* **What is expected**:
Below are the entries; transcribe them exactly and drop every picture.

* **Material for this exercise**:
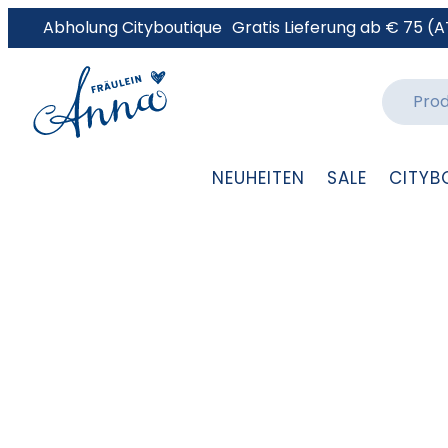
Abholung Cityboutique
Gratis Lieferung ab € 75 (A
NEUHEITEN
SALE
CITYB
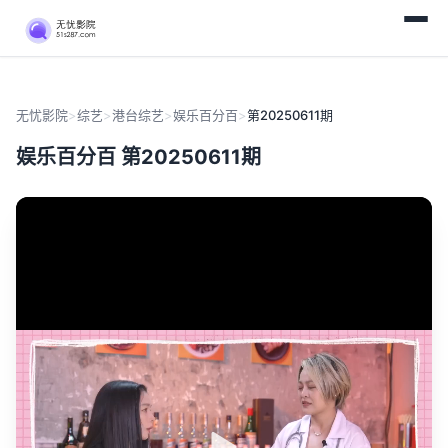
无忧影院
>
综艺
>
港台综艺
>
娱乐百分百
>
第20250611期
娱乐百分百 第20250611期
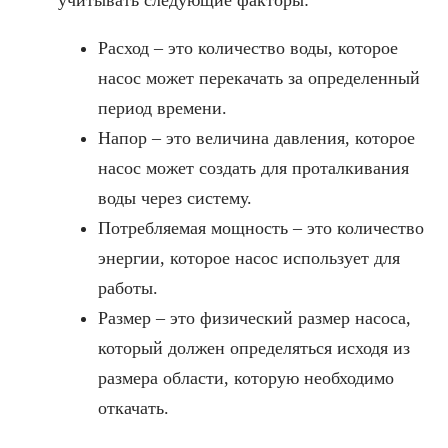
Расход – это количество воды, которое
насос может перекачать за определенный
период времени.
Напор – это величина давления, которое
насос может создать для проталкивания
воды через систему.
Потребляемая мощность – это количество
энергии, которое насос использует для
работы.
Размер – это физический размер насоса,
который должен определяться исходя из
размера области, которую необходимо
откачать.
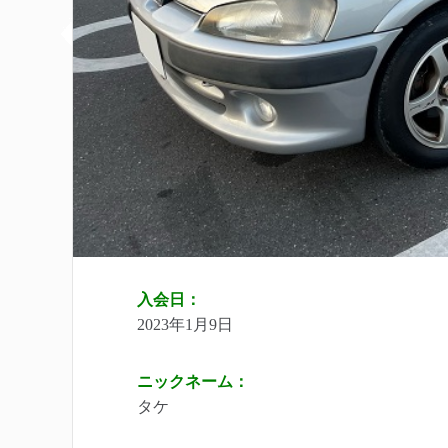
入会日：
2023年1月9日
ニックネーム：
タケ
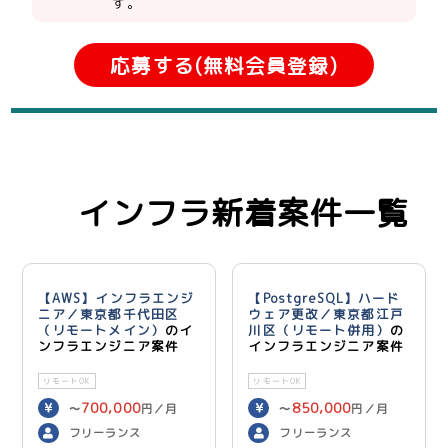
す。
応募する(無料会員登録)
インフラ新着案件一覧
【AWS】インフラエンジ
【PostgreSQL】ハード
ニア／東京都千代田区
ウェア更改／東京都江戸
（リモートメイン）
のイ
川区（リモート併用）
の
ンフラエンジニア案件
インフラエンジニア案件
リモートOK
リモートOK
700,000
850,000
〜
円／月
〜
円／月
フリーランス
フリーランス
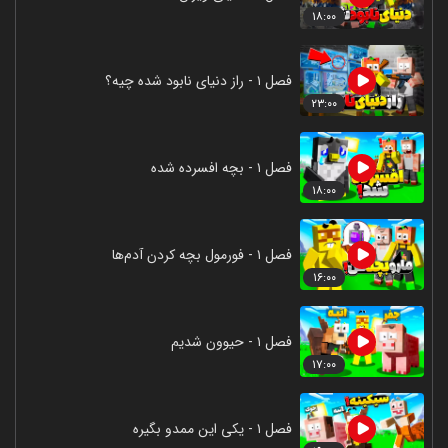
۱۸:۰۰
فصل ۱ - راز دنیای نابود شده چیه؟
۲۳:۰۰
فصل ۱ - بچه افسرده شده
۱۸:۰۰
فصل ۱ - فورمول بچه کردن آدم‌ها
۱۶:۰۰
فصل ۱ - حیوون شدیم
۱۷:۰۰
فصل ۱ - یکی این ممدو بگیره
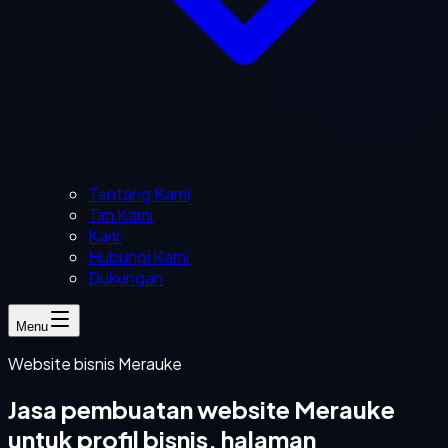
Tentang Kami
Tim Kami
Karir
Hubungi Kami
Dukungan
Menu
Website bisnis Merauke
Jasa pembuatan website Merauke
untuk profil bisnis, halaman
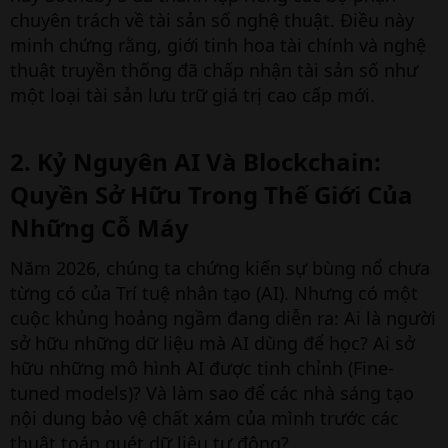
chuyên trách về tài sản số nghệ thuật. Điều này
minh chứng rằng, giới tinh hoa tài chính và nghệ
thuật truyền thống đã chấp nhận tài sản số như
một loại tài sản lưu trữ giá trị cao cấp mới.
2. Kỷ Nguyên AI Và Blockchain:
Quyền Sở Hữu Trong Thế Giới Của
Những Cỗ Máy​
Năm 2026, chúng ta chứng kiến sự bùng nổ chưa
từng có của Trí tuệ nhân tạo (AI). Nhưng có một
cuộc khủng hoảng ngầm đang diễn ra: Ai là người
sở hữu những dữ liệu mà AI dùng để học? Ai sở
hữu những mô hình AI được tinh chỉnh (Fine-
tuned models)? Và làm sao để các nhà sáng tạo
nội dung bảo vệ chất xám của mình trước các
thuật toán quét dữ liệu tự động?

* **Response to the exercise**:
Abholung Cityboutique
Gratis Lieferung ab € 75 (A
NEUHEITEN
SALE
CITYB
无忧影院
>
综艺
>
港台综艺
>
娱乐百分百
>
第20250611期
娱乐百分百 第20250611期
Расход – это количество воды, которое
насос может перекачать за определенный
период времени.
Напор – это величина давления, которое
насос может создать для проталкивания
воды через систему.
Потребляемая мощность – это количество
энергии, которое насос использует для
работы.
Размер – это физический размер насоса,
который должен определяться исходя из
размера области, которую необходимо
откачать.
入会日：
2023年1月9日
ニックネーム：
タケ
す。
応募する(無料会員登録)
インフラ新着案件一覧
【AWS】インフラエンジ
【PostgreSQL】ハード
ニア／東京都千代田区
ウェア更改／東京都江戸
（リモートメイン）
のイ
川区（リモート併用）
の
ンフラエンジニア案件
インフラエンジニア案件
リモートOK
リモートOK
700,000
850,000
〜
円／月
〜
円／月
フリーランス
フリーランス
۱۸:۰۰
فصل ۱ - راز دنیای نابود شده چیه؟
۲۳:۰۰
فصل ۱ - بچه افسرده شده
۱۸:۰۰
فصل ۱ - فورمول بچه کردن آدم‌ها
۱۶:۰۰
فصل ۱ - حیوون شدیم
۱۷:۰۰
فصل ۱ - یکی این ممدو بگیره
Tentang Kami
Tim Kami
Karir
Hubungi Kami
Dukungan
Menu
Website bisnis Merauke
Jasa pembuatan website Merauke
untuk profil bisnis, halaman
chuyên trách về tài sản số nghệ thuật. Điều này
minh chứng rằng, giới tinh hoa tài chính và nghệ
thuật truyền thống đã chấp nhận tài sản số như
một loại tài sản lưu trữ giá trị cao cấp mới.
2. Kỷ Nguyên AI Và Blockchain:
Quyền Sở Hữu Trong Thế Giới Của
Những Cỗ Máy​
Năm 2026, chúng ta chứng kiến sự bùng nổ chưa
từng có của Trí tuệ nhân tạo (AI). Nhưng có một
cuộc khủng hoảng ngầm đang diễn ra: Ai là người
sở hữu những dữ liệu mà AI dùng để học? Ai sở
hữu những mô hình AI được tinh chỉnh (Fine-
tuned models)? Và làm sao để các nhà sáng tạo
nội dung bảo vệ chất xám của mình trước các
thuật toán quét dữ liệu tự động?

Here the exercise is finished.